Henry A. Giroux | Truthout | Truthout | October 28, 2014
In any democratic society, education should be viewed as a right, not an entitlement, says Henry A. Giroux. (Image via Shutterstock)
Across the globe, a new historical conjuncture is emerging in which the attacks on higher education as a democratic institution and on dissident public voices in general – whether journalists, whistleblowers or academics – are intensifying with sobering consequences. The attempts to punish prominent academics such as Ward Churchill, Steven Salaita and others are matched by an equally vicious assault on whistleblowers such as Chelsea Manning, Jeremy Hammond and Edward Snowden, and journalists such as James Risen. (1) Under the aegis of the national surveillance-security-secrecy state, it becomes difficult to separate the war on whistleblowers and journalists from the war on higher education – the institutions responsible for safeguarding and sustaining critical theory and engaged citizenship.
Marina Warner has rightly called these assaults on higher education, “the new brutalism in academia.” (2) It may be worse than she suggests. In fact, the right-wing defense of the neoliberal dismantling of the university as a site of critical inquiry in many countries is more brazen and arrogant than anything we have seen in the past and its presence is now felt in a diverse number of repressive regimes. For instance, the authoritarian nature of neoliberalism and its threat to higher education as a democratic public sphere was on full display recently when the multi-millionaire and Beijing-appointed leader of Hong Kong, Leung Chun-ying, told pro-democracy protesters that “allowing his successors to be chosen in open elections based on who won the greatest number of votes was unacceptable in part because it risked giving poorer residents a dominant voice in politics.” (3)

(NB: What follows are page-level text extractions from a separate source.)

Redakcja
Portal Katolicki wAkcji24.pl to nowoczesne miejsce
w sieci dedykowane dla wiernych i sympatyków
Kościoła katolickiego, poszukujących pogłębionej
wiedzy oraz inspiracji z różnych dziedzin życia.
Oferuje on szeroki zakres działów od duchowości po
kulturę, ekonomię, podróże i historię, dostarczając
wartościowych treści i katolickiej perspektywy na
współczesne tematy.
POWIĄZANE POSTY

Offering an unyielding defense for China’s authoritarian political system, he argued that any candidate that might succeed him “must be screened by a ‘broadly representative’ nominating committee, which would insulate Hong Kong’s next chief executive from popular pressure to create social provisions and allow the government to implement more business-friendly policies to address economic” issues. (4) This is not just an attack on political liberty but also an attack on dissent, critical education and public institutions that might exercise a democratizing influence on the nation. In this case the autonomy of institutions such as higher education are threatened as much by corporate interests as by the repressive policies and practices of the state.